A petição apresentada à Justiça chama a atenção para o fato de que a transferência dos imóveis ocorreu poucos meses antes do colapso da Fictor. Também diz que, em 28 de outubro do ano passado – portanto, 18 dias antes do colapso da empresa –, Rubini fez uma procuração para que um cidadão italiano movimentasse, sem limite, as contas da Fictor em Portugal.

Em caráter liminar, Serrat concordou com a tese de blindagem patrimonial pleiteada pelo investidor, após o pedido de bloqueio de bens ser rejeitado na primeira instância.
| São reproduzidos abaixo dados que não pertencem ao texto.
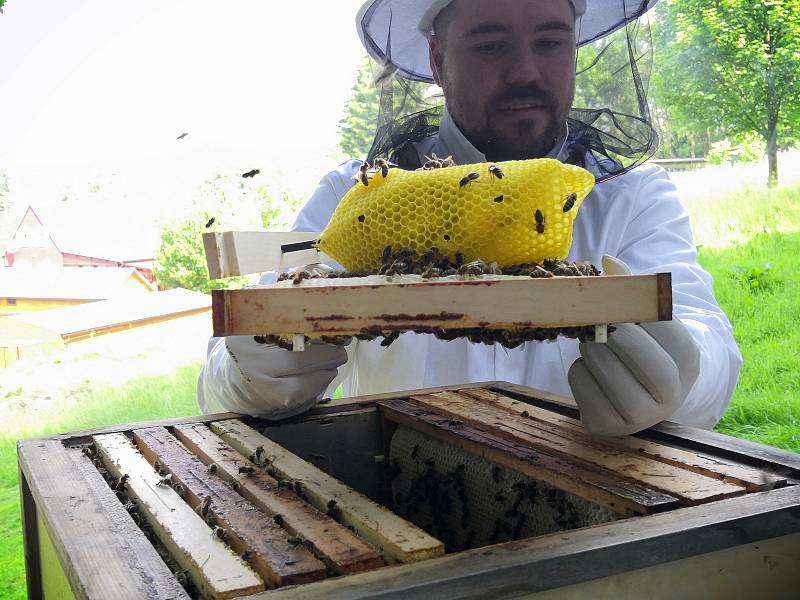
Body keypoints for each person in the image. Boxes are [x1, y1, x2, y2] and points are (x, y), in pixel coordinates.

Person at [198, 0, 741, 436]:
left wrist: (684, 376)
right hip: (405, 511)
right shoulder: (351, 196)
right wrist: (255, 373)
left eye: (550, 42)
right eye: (491, 45)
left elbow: (705, 335)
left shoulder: (631, 196)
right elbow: (222, 382)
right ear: (437, 59)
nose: (525, 71)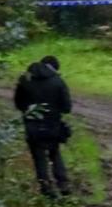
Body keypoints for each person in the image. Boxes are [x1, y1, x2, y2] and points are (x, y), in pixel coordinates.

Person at [14, 56, 73, 197]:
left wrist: (30, 111)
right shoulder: (58, 82)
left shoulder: (25, 80)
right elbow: (67, 108)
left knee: (38, 156)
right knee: (54, 152)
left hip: (32, 125)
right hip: (53, 125)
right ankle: (63, 183)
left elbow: (18, 103)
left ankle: (46, 187)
Porém, a decisão não encerra o caso, uma vez que o mérito ainda não foi julgado e Rubini ainda pode recorrer da cautelar.

No despacho, o desembargador lembra que a empresa da família de Rubini é investigada justamente pela prática de atos de blindagem patrimonial no inquérito criminal que apura fraudes cometidas pelo grupo Fictor.

Para o advogado Vitor Gomes R. de Mello, que atua na defesa do investidor e de outros credores da Fictor, a decisão mostra que o Judiciário está atento à utilização de estruturas empresariais para a ocultação de patrimônio dos sócios e ex-sócios da Fictor. “O ponto central é impedir que a pulverização de patrimônio entre pessoas físicas e jurídicas seja utilizada para dificultar a satisfação dos créditos dos investidores e credores”, disse Mello ao Bastidor.

O primeiro sinal da quebra da Fictor ocorreu em 10 de outubro do ano passado, quando os saques de investidores foram travados. Em 17 de novembro, a empresa anunciou que compraria o Banco Master, mas a operação foi impedida pelo Banco Central, que liquidou o Master no dia seguinte. Em 25 de março deste ano, a Polícia Federal deflagrou uma operação que atingiu executivos da Fictor. Em 19 de abril, a empresa apresentou pedido de recuperação judicial para uma dívida de 4,25 bilhões de reais.

A defesa de Luiz Rubini afirma que nem ele nem sua família jamais participaram de qualquer fraude ou tentativa de blindagem patrimonial. “As alegações são improcedentes e serão devidamente refutadas no curso do processo legal”, diz, em nota.